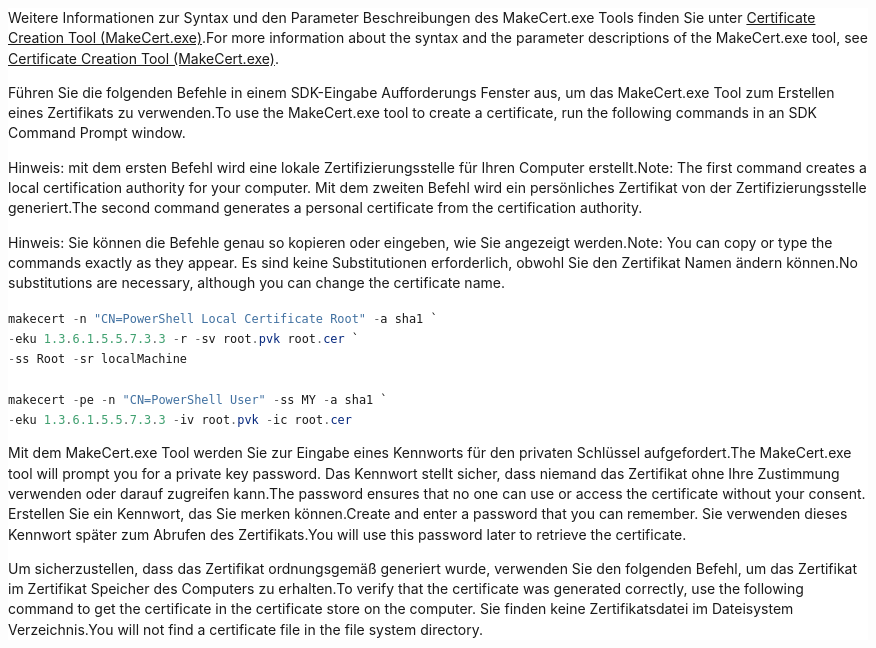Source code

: <span data-ttu-id="69fef-157">Weitere Informationen zur Syntax und den Parameter Beschreibungen des MakeCert.exe Tools finden Sie unter [Certificate Creation Tool (MakeCert.exe)](/previous-versions/dotnet/netframework-2.0/bfsktky3(v=vs.80)).</span><span class="sxs-lookup"><span data-stu-id="69fef-157">For more information about the syntax and the parameter descriptions of the MakeCert.exe tool, see [Certificate Creation Tool (MakeCert.exe)](/previous-versions/dotnet/netframework-2.0/bfsktky3(v=vs.80)).</span></span>

<span data-ttu-id="69fef-158">Führen Sie die folgenden Befehle in einem SDK-Eingabe Aufforderungs Fenster aus, um das MakeCert.exe Tool zum Erstellen eines Zertifikats zu verwenden.</span><span class="sxs-lookup"><span data-stu-id="69fef-158">To use the MakeCert.exe tool to create a certificate, run the following commands in an SDK Command Prompt window.</span></span>

<span data-ttu-id="69fef-159">Hinweis: mit dem ersten Befehl wird eine lokale Zertifizierungsstelle für Ihren Computer erstellt.</span><span class="sxs-lookup"><span data-stu-id="69fef-159">Note: The first command creates a local certification authority for your computer.</span></span> <span data-ttu-id="69fef-160">Mit dem zweiten Befehl wird ein persönliches Zertifikat von der Zertifizierungsstelle generiert.</span><span class="sxs-lookup"><span data-stu-id="69fef-160">The second command generates a personal certificate from the certification authority.</span></span>

<span data-ttu-id="69fef-161">Hinweis: Sie können die Befehle genau so kopieren oder eingeben, wie Sie angezeigt werden.</span><span class="sxs-lookup"><span data-stu-id="69fef-161">Note: You can copy or type the commands exactly as they appear.</span></span> <span data-ttu-id="69fef-162">Es sind keine Substitutionen erforderlich, obwohl Sie den Zertifikat Namen ändern können.</span><span class="sxs-lookup"><span data-stu-id="69fef-162">No substitutions are necessary, although you can change the certificate name.</span></span>

```powershell
makecert -n "CN=PowerShell Local Certificate Root" -a sha1 `
-eku 1.3.6.1.5.5.7.3.3 -r -sv root.pvk root.cer `
-ss Root -sr localMachine

makecert -pe -n "CN=PowerShell User" -ss MY -a sha1 `
-eku 1.3.6.1.5.5.7.3.3 -iv root.pvk -ic root.cer
```

<span data-ttu-id="69fef-163">Mit dem MakeCert.exe Tool werden Sie zur Eingabe eines Kennworts für den privaten Schlüssel aufgefordert.</span><span class="sxs-lookup"><span data-stu-id="69fef-163">The MakeCert.exe tool will prompt you for a private key password.</span></span> <span data-ttu-id="69fef-164">Das Kennwort stellt sicher, dass niemand das Zertifikat ohne Ihre Zustimmung verwenden oder darauf zugreifen kann.</span><span class="sxs-lookup"><span data-stu-id="69fef-164">The password ensures that no one can use or access the certificate without your consent.</span></span>
<span data-ttu-id="69fef-165">Erstellen Sie ein Kennwort, das Sie merken können.</span><span class="sxs-lookup"><span data-stu-id="69fef-165">Create and enter a password that you can remember.</span></span> <span data-ttu-id="69fef-166">Sie verwenden dieses Kennwort später zum Abrufen des Zertifikats.</span><span class="sxs-lookup"><span data-stu-id="69fef-166">You will use this password later to retrieve the certificate.</span></span>

<span data-ttu-id="69fef-167">Um sicherzustellen, dass das Zertifikat ordnungsgemäß generiert wurde, verwenden Sie den folgenden Befehl, um das Zertifikat im Zertifikat Speicher des Computers zu erhalten.</span><span class="sxs-lookup"><span data-stu-id="69fef-167">To verify that the certificate was generated correctly, use the following command to get the certificate in the certificate store on the computer.</span></span> <span data-ttu-id="69fef-168">Sie finden keine Zertifikatsdatei im Dateisystem Verzeichnis.</span><span class="sxs-lookup"><span data-stu-id="69fef-168">You will not find a certificate file in the file system directory.</span></span>
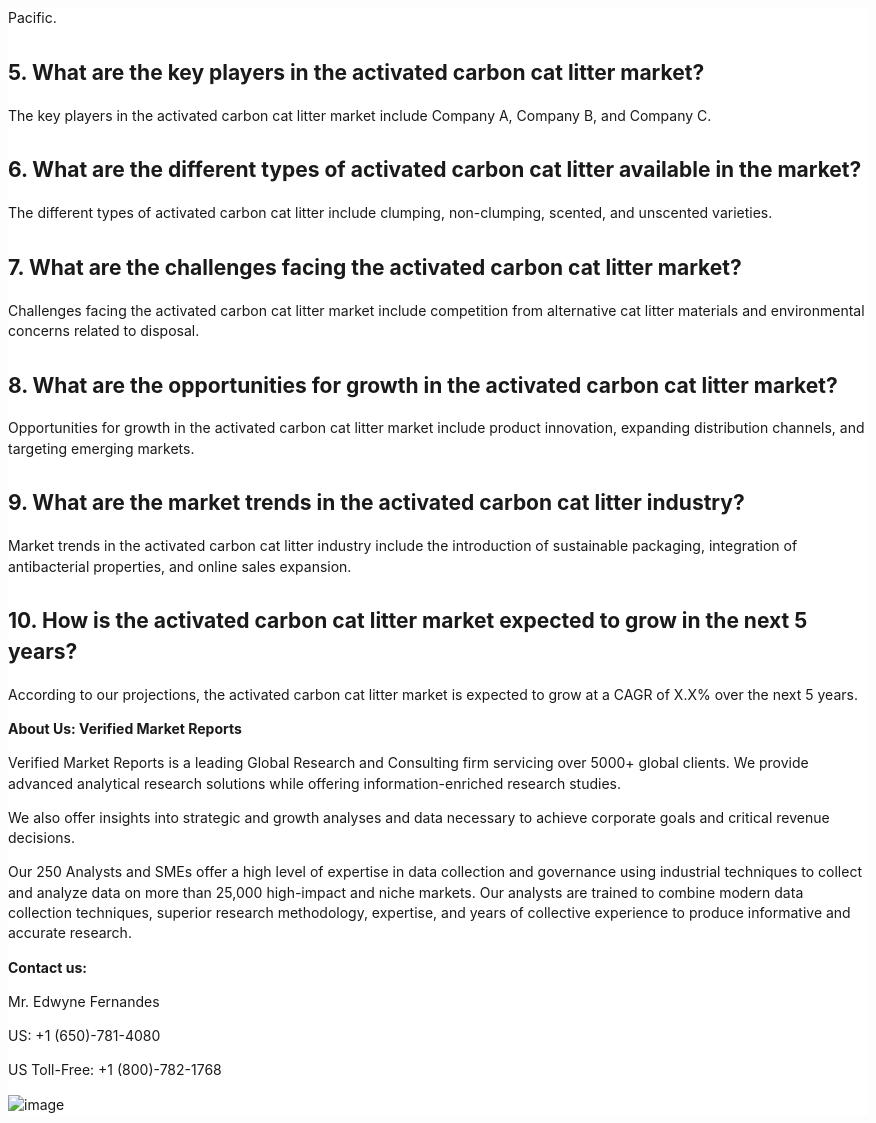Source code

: Pacific.</p><h2>5. What are the key players in the activated carbon cat litter market?</h2><p>The key players in the activated carbon cat litter market include Company A, Company B, and Company C.</p><h2>6. What are the different types of activated carbon cat litter available in the market?</h2><p>The different types of activated carbon cat litter include clumping, non-clumping, scented, and unscented varieties.</p><h2>7. What are the challenges facing the activated carbon cat litter market?</h2><p>Challenges facing the activated carbon cat litter market include competition from alternative cat litter materials and environmental concerns related to disposal.</p><h2>8. What are the opportunities for growth in the activated carbon cat litter market?</h2><p>Opportunities for growth in the activated carbon cat litter market include product innovation, expanding distribution channels, and targeting emerging markets.</p><h2>9. What are the market trends in the activated carbon cat litter industry?</h2><p>Market trends in the activated carbon cat litter industry include the introduction of sustainable packaging, integration of antibacterial properties, and online sales expansion.</p><h2>10. How is the activated carbon cat litter market expected to grow in the next 5 years?</h2><p>According to our projections, the activated carbon cat litter market is expected to grow at a CAGR of X.X% over the next 5 years.</p></body></html></h3><p id="" class=""><strong>About Us: Verified Market Reports</strong></p><p id="" class="">Verified Market Reports is a leading Global Research and Consulting firm servicing over 5000+ global clients. We provide advanced analytical research solutions while offering information-enriched research studies.</p><p id="" class="">We also offer insights into strategic and growth analyses and data necessary to achieve corporate goals and critical revenue decisions.</p><p id="" class="">Our 250 Analysts and SMEs offer a high level of expertise in data collection and governance using industrial techniques to collect and analyze data on more than 25,000 high-impact and niche markets. Our analysts are trained to combine modern data collection techniques, superior research methodology, expertise, and years of collective experience to produce informative and accurate research.</p><p id="" class=""><strong>Contact us:</strong></p><p id="" class="">Mr. Edwyne Fernandes</p><p id="" class="">US: +1 (650)-781-4080</p><p id="" class="">US Toll-Free: +1 (800)-782-1768</p>
![image](https://github.com/user-attachments/assets/24763397-dcca-4938-a45a-79dc4efa4f77)
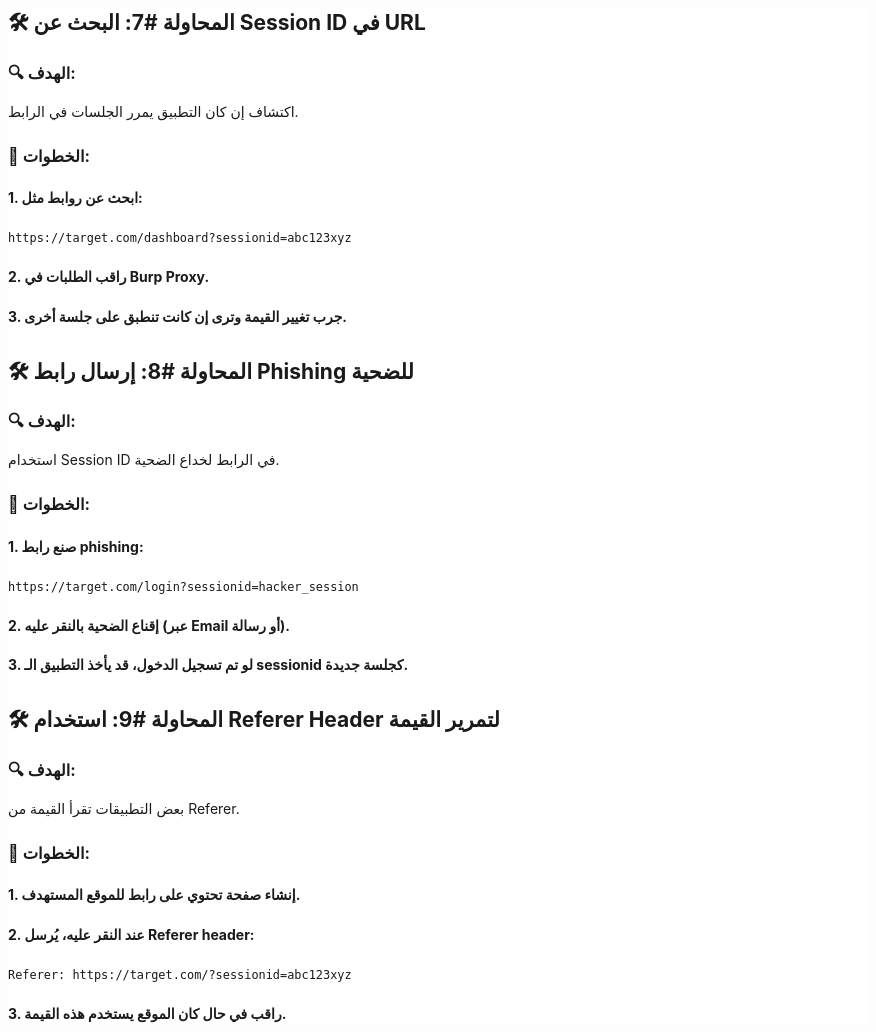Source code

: 
## 🛠️ المحاولة #7: البحث عن Session ID في URL

### 🔍 الهدف:
اكتشاف إن كان التطبيق يمرر الجلسات في الرابط.

### 📌 الخطوات:

#### 1. ابحث عن روابط مثل:
```
https://target.com/dashboard?sessionid=abc123xyz
```

#### 2. راقب الطلبات في Burp Proxy.
#### 3. جرب تغيير القيمة وترى إن كانت تنطبق على جلسة أخرى.



## 🛠️ المحاولة #8: إرسال رابط Phishing للضحية

### 🔍 الهدف:
استخدام Session ID في الرابط لخداع الضحية.

### 📌 الخطوات:

#### 1. صنع رابط phishing:
```
https://target.com/login?sessionid=hacker_session
```

#### 2. إقناع الضحية بالنقر عليه (عبر Email أو رسالة).
#### 3. لو تم تسجيل الدخول، قد يأخذ التطبيق الـ sessionid كجلسة جديدة.



## 🛠️ المحاولة #9: استخدام Referer Header لتمرير القيمة

### 🔍 الهدف:
بعض التطبيقات تقرأ القيمة من Referer.

### 📌 الخطوات:

#### 1. إنشاء صفحة تحتوي على رابط للموقع المستهدف.
#### 2. عند النقر عليه، يُرسل Referer header:
```http
Referer: https://target.com/?sessionid=abc123xyz
```

#### 3. راقب في حال كان الموقع يستخدم هذه القيمة.
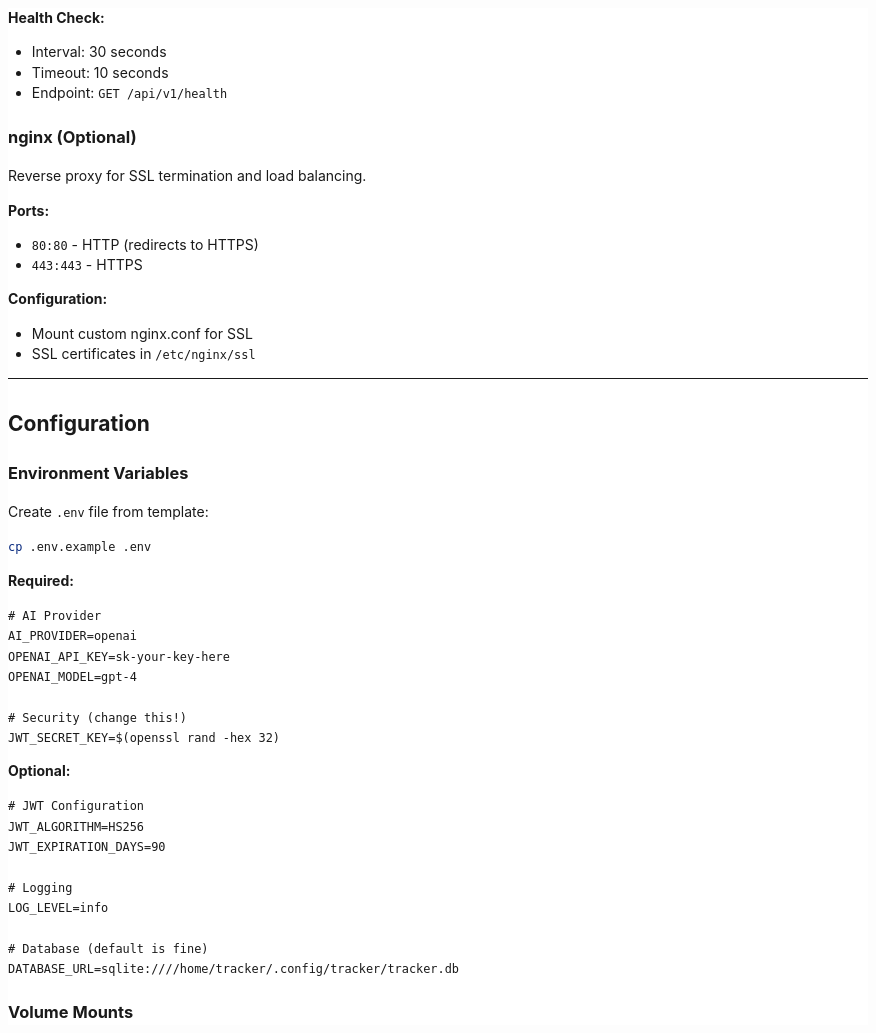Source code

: **Health Check:**
- Interval: 30 seconds
- Timeout: 10 seconds
- Endpoint: `GET /api/v1/health`

### nginx (Optional)

Reverse proxy for SSL termination and load balancing.

**Ports:**
- `80:80` - HTTP (redirects to HTTPS)
- `443:443` - HTTPS

**Configuration:**
- Mount custom nginx.conf for SSL
- SSL certificates in `/etc/nginx/ssl`

---

## Configuration

### Environment Variables

Create `.env` file from template:

```bash
cp .env.example .env
```

**Required:**
```env
# AI Provider
AI_PROVIDER=openai
OPENAI_API_KEY=sk-your-key-here
OPENAI_MODEL=gpt-4

# Security (change this!)
JWT_SECRET_KEY=$(openssl rand -hex 32)
```

**Optional:**
```env
# JWT Configuration
JWT_ALGORITHM=HS256
JWT_EXPIRATION_DAYS=90

# Logging
LOG_LEVEL=info

# Database (default is fine)
DATABASE_URL=sqlite:////home/tracker/.config/tracker/tracker.db
```

### Volume Mounts
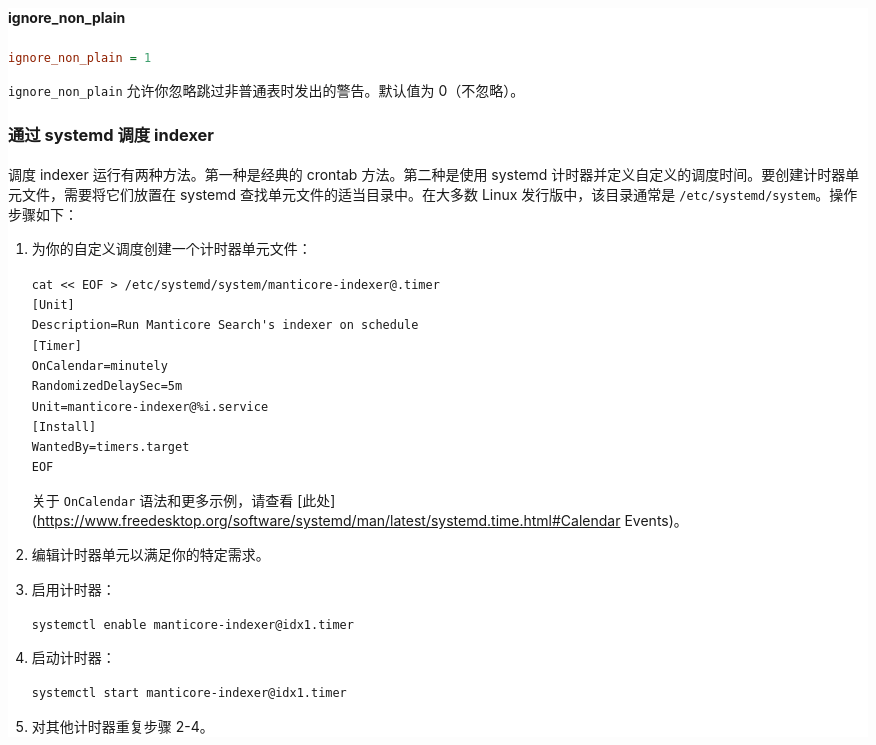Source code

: #### ignore_non_plain

```ini
ignore_non_plain = 1
```

`ignore_non_plain` 允许你忽略跳过非普通表时发出的警告。默认值为 0（不忽略）。



### 通过 systemd 调度 indexer

调度 indexer 运行有两种方法。第一种是经典的 crontab 方法。第二种是使用 systemd 计时器并定义自定义的调度时间。要创建计时器单元文件，需要将它们放置在 systemd 查找单元文件的适当目录中。在大多数 Linux 发行版中，该目录通常是 `/etc/systemd/system`。操作步骤如下：

1. 为你的自定义调度创建一个计时器单元文件：
   ```shell
   cat << EOF > /etc/systemd/system/manticore-indexer@.timer
   [Unit]
   Description=Run Manticore Search's indexer on schedule
   [Timer]
   OnCalendar=minutely
   RandomizedDelaySec=5m
   Unit=manticore-indexer@%i.service
   [Install]
   WantedBy=timers.target
   EOF
   ```
   关于 `OnCalendar` 语法和更多示例，请查看 [此处](https://www.freedesktop.org/software/systemd/man/latest/systemd.time.html#Calendar Events)。

2. 编辑计时器单元以满足你的特定需求。
3. 启用计时器：
   ```shell
   systemctl enable manticore-indexer@idx1.timer
   ```
4. 启动计时器：
   ```shell
   systemctl start manticore-indexer@idx1.timer
   ```
5. 对其他计时器重复步骤 2-4。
----
_Assignment_: Which lines above contain the word "change"? Copy each of them.

_Expected answer_:
<span data-ttu-id="69fef-161">Hinweis: Sie können die Befehle genau so kopieren oder eingeben, wie Sie angezeigt werden.</span><span class="sxs-lookup"><span data-stu-id="69fef-161">Note: You can copy or type the commands exactly as they appear.</span></span> <span data-ttu-id="69fef-162">Es sind keine Substitutionen erforderlich, obwohl Sie den Zertifikat Namen ändern können.</span><span class="sxs-lookup"><span data-stu-id="69fef-162">No substitutions are necessary, although you can change the certificate name.</span></span>
# Security (change this!)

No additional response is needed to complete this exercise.